Nigeria’s special fools


Nigeria’s special fools

Cowards with columns pass as men of valour. I am a columnist and perhaps a coward. But you would never know. You could never tell if I am true to the calling or just another character pushing pen and idle rant to make ends meet.

It is never my intent to arrogate to myself some blundering heroism or self-abnegating priesthood, there is too many of my ilk doing that. I write to vex your ego and caress it, as your prejudices dictate. I write to contend and affirm those defining moments in which you have discovered me to be a coward or villain, time and over again.

Nigeria has taught me that heroism is overrated, villainy could be relative and cowardliness is a virtue, where perverted will consorts with ill.

You are entitled to whatever you think of me. And I am entitled to what random thought I deem worthy of your readership – knowing the tenor of my rant inadvertently guides you to define me. So, if I am your hero, I believe you think too much of me.

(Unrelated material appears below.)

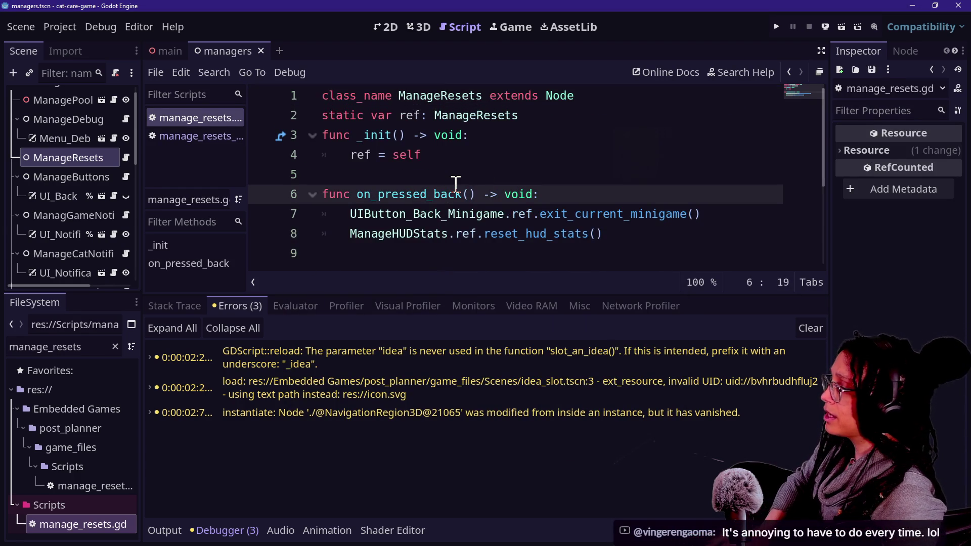
pyautogui.click(777, 27)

If I am your villain or contemptible coward, I guess it pleases you.

But if you consider me to be an idiot, I hope you finally get to understand that no one can be a Nigerian without being in the strictest sense, an idiot. The average Nigerian is a special fool. The higher his status, the more adroit he is in perpetuating his folly. But this is hardly flak for the Nigerian fool in high places. It has always been his luck to find some greater fool to admire him. This is about the greater fool.

This is about men and women whose nerves are disoriented and moral fiber, handicapped. This is about men and women presumably of higher learning and good breeding. Those extraordinary Nigerians by whose talent and individuality, Nigeria customarily channels pride and banalities of a better tomorrow.

This is about the Nigerian columnist, the one whose dazzling intellectualism Moliere’s riposte of the knowledgeable fool fittingly substantiates.

Today, the Nigerian columnist grovels at the feet of the ruling class, like mongrels. Today, we recognize the stench of the looter with the fattest envelope and our trained eyeballs hardly misses the deep pocket with the promising smile.

In our calling, there are still no-go areas. We can never question religion save the instances we get to castigate one faith to elevate another, in the heat of poverty-induced pogroms we have learnt to call ‘religious crises and ‘politics.’

Need I say people are simply hungry? They are jobless too. That is why they become willing muscles to criminal masterminds. The labourer still goes home with heavy steps, and the heart of the casual worker resuming night shift shrivels desolately, like fresh mutton sautéed with local gin. Even the newborn arrives sorrow-clad; he wishes that he had waited till never.

Within this cheerlessness, the masses stare resignedly at our cover pages with knowing glares. They know they would never hear the infinitesimal clangour of chilled truth neither shall they enjoy the comfort of temperate hope because we have become the aberration of their desperate circumstances.

Yet we pride ourselves as national heroes. Noble intellectuals and men and women of letters. Such is the wonder of a newspaper column; it goads too many of us columnists to think too highly of ourselves.

Add to the mix, a mass of fawning, frosty readership and you have a perfect cocktail that makes a narcissist and lapdog of even the most modest journalist.

How far we evolve depends on the quality of citizenship exhibited by the most patronizing and hostile audience. Yet it would never do to lay the blame for what we have become on society. That would be tantamount to perpetuating the “Nigerian factor” – that ageless pretext we have learnt to incite every time we fall short of measure.

Are we truly great and heroic? Are we uncommon, high-cultivated men and women of letters; stout seekers of truth and shiners of hope?

We claim: ‘If we are no heroic shiners of light, it’s because our readers aren’t heroic seekers of it.” True, most columnists live to fight monstrosities visited on us by the ruling class because they covet the beauty of ‘stomach infrastructure’ as their teeming readership.

Columnists live to echo the cynicism and intolerable disloyalty of all manners of readership. And many a reader lives to applaud such treachery because it is politically correct to do so. The result is the gang of conscienceless and duplicitous citizenry that we have. Thus Nigeria embellishes truths into absurdities and bad lies.

Every day, we fail our people with shame we do not feel. We have become the stamen that lets down the azalea, the comforter that brings grief, the emissaries of needless hate. We have become slaves to the tyrants we ought to remove. Did we fight the military to a standstill so that we may become their instruments when they turned democratic tyrants?

We offer no direction save our shenanigans in the interest of the ruling class. Today every columnist seeks friends in high places but then, we are only being Nigerian. It’s time we inspired by the wisdom of sages from whose ashes we struggle to rise.

Let us put heart to what our pens intone. Let us become the conscience of the ruling class and the pulse of the breadlines lest we become dead to future generations; lest they never get to read of our selfless beginnings and know of the noon that confused us and the sunset of our debauchery.

If we fail to change, our twilight will malign us. And in death, we shall lay rapt in lowly graves, our ears keen for the least abrasive diatribe we may get to treasure as the eulogies we never had.

Let us brighten our world with truth. Let us imbue it with wisdom and deep delight.